* [Instruction 1] Reproduce the rows below exactly as they appear, from the first row through the row containing "ppdatering om korleis", inclusive.

* [Supplied text]
========================

There are also several fine-grained assembly options that are specified with the -f flag. The most interesting are -funroll-loops, -finline-functions, and -fomit-frame-pointer. Loop unrolling means to expand a loop out so that there are n copies of the code for n iterations of the loop (ie no jmp statements to the top of the loop). On modern processors, this optimization is negligible. Inlining functions means to effectively convert all functions in a file to macros, and place copies of their code directly in line in the calling function (like the C++ inline keyword). This only applies for functions called in the same C file as their definition. It is also a relatively small optimization. Omitting the frame pointer (aka the base pointer) frees up an extra register for use in your program. If you have more than 4 heavily used local variables, this may be rather large advantage, otherwise it is just a nuisance (and makes debugging much more difficult).

[Tip]NOTE

Since some of these get turned on by default in the higher optimization classes, it is useful to know that despite the fact that the manual page does not mention it explicitly, all of the -f options have -fno- equivalents. So -fno-inline-functions prevents function inlining, regardless of the -O option.

========================

* [Instruction 2] Set down the passage on compiler optimization flags word for word, between "Since some of" and "the -O option.", inclusive.

* [Entries supplied]

========================

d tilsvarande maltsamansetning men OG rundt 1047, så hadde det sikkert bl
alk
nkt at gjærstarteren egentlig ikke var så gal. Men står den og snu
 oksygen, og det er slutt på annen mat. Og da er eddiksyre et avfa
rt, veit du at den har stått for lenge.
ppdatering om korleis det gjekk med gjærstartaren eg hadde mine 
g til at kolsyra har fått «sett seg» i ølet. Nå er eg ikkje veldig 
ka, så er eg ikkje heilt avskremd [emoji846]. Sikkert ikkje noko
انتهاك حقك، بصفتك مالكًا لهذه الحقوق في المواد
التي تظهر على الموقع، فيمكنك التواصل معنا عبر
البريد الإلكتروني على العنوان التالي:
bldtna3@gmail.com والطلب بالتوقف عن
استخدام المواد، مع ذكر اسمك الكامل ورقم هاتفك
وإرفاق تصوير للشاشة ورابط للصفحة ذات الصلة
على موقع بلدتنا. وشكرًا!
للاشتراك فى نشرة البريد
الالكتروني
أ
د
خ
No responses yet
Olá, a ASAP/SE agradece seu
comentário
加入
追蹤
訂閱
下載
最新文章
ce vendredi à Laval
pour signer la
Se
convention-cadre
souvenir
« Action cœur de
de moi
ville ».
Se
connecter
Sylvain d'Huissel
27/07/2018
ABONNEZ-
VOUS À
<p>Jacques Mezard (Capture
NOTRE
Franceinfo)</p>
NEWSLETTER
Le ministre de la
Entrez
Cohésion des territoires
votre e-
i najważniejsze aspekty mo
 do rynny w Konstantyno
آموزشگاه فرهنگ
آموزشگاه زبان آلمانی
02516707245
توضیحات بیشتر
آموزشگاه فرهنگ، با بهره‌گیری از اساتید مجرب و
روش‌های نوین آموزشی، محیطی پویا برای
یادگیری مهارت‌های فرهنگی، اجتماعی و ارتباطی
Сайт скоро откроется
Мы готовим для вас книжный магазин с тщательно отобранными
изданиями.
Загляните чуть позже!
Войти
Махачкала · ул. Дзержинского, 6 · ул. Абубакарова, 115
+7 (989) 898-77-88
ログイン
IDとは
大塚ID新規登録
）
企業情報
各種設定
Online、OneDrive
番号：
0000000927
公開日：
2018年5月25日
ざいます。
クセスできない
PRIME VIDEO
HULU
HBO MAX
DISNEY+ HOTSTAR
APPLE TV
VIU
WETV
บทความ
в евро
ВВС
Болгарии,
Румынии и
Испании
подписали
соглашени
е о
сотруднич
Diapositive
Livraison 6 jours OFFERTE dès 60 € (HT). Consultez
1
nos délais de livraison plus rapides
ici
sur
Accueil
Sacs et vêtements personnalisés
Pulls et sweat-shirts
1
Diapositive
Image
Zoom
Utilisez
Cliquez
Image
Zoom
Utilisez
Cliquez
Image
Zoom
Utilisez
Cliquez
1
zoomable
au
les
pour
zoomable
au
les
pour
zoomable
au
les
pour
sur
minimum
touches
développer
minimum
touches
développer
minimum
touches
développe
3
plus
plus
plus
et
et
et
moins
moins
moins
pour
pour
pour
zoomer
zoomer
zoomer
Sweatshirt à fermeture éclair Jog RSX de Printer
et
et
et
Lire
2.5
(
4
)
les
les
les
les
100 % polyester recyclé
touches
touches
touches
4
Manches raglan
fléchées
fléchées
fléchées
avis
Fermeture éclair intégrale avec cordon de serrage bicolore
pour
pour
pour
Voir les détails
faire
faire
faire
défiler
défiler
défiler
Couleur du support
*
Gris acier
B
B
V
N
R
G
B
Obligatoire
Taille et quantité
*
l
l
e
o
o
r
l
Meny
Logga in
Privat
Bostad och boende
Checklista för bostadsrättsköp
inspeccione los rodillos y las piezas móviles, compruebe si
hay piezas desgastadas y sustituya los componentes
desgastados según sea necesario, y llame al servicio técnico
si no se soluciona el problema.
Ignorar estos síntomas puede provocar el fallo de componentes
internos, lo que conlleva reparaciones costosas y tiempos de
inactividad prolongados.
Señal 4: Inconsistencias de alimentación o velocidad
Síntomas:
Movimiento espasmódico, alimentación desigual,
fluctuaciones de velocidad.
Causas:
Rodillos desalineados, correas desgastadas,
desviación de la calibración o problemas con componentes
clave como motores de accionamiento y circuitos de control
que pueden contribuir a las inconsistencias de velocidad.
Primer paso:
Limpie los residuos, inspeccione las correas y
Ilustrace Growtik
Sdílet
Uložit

========================

* [Reply 1]
d tilsvarande maltsamansetning men OG rundt 1047, så hadde det sikkert bl
alk
nkt at gjærstarteren egentlig ikke var så gal. Men står den og snu
 oksygen, og det er slutt på annen mat. Og da er eddiksyre et avfa
rt, veit du at den har stått for lenge.
ppdatering om korleis det gjekk med gjærstartaren eg hadde mine 

* [Reply 2]
Since some of these get turned on by default in the higher optimization classes, it is useful to know that despite the fact that the manual page does not mention it explicitly, all of the -f options have -fno- equivalents. So -fno-inline-functions prevents function inlining, regardless of the -O option.